Пристыженная Шайя опустила голову. Конечно же, она понимала. Она должна подчиниться. Должна принять тот факт, что ее жизнь на самом деле принадлежит не ей. Она знала об этом с детства. И, несмотря на это, не могла просто взять и подчиниться.
— Все в империи твоего отца связано с Кочующим двором. Отовсюду, во всевозможных формах стекается дань. Но твой отец и отдает тоже. Он — сердце империи. И, подобно сердцу, гонит кровь к самому отдаленному пальцу, позволяя империи жить. Вы — ты, Шайя, и твои братья и сестры, его дети, — вы и есть эта кровь. Люди, живущие в городах на Шелковой реке, часто смеются над ишкуцайя, считая варварами. Однако правда заключается в том, что мудрость и культура на Шелковой реке переживают небывалый расцвет с тех пор, как твой отец подчинил их себе и положил конец кровавой вражде между городами-государствами.
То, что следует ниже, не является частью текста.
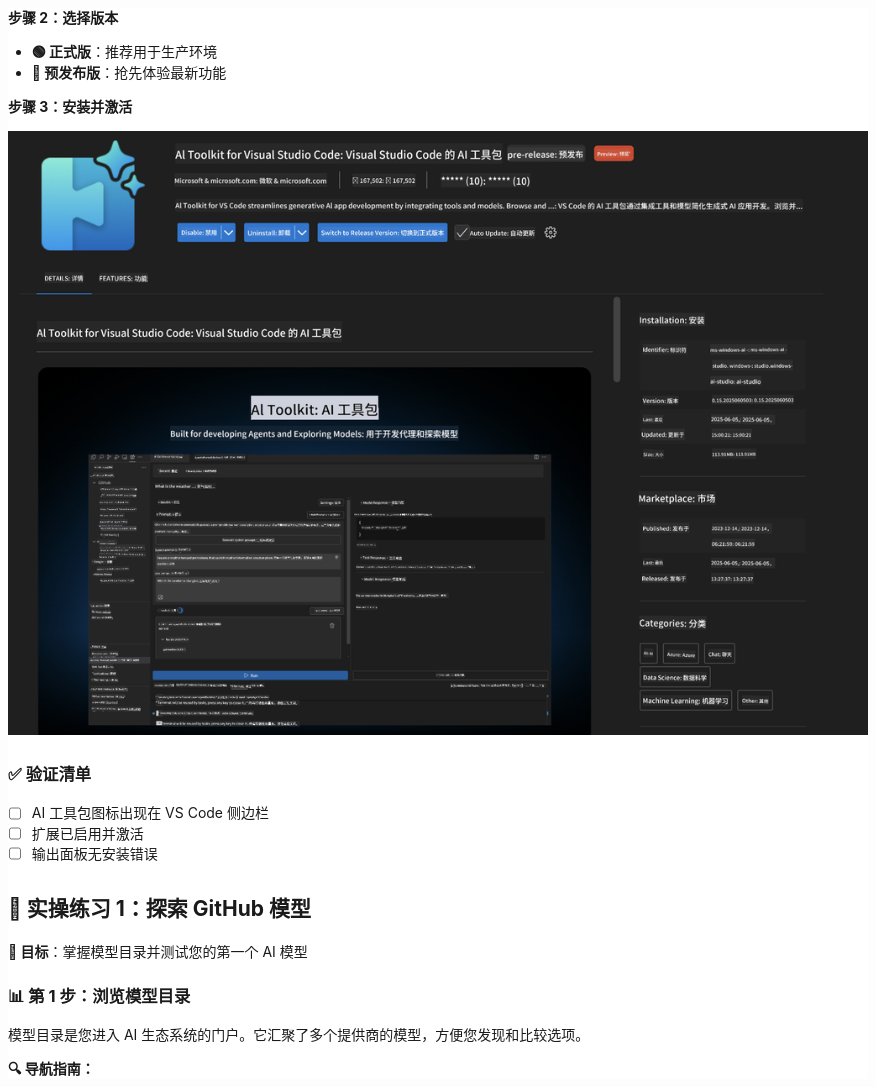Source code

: **步骤 2：选择版本**
- **🟢 正式版**：推荐用于生产环境
- **🔶 预发布版**：抢先体验最新功能

**步骤 3：安装并激活**

![AI Toolkit Extension](../../../../translated_images/aitkext.d28945a03eed003c39fc39bc96ae655af9b64b9b922e78e88b07214420ed7985.zh.png)

### ✅ 验证清单
- [ ] AI 工具包图标出现在 VS Code 侧边栏
- [ ] 扩展已启用并激活
- [ ] 输出面板无安装错误

## 🧪 实操练习 1：探索 GitHub 模型

**🎯 目标**：掌握模型目录并测试您的第一个 AI 模型

### 📊 第 1 步：浏览模型目录

模型目录是您进入 AI 生态系统的门户。它汇聚了多个提供商的模型，方便您发现和比较选项。

**🔍 导航指南：**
— Так что же я должна делать?
Белый волк негромко рыкнул.
— В глубине души ты знаешь это. Или мне показать тебе еще? Ты хочешь увидеть, как у Шелковой реки кастрируют восьмилетних мальчиков и вырезают им языки, чтобы из них получались идеальные слуги для дам при Кочующем дворе? Лишь один из четверых выживает и становится взрослым. И, конечно же, для этой процедуры отбирают только самых красивых и многообещающих мальчиков. Я не стану ничего тебе навязывать, Шайя. Сильные решения, выживающие в буре любых сомнений, нужно принимать из убеждения.
Она поглядела на трех старух, сидевших в снегу вокруг костерка и ждавших смерти из-за того, что мул оступился на тропе.
— Я знаю, что должна сделать, — негромко произнесла она, и из-за стоявшего в горле кома голос ее звучал хрипло. — Пожалуйста, отвези меня назад.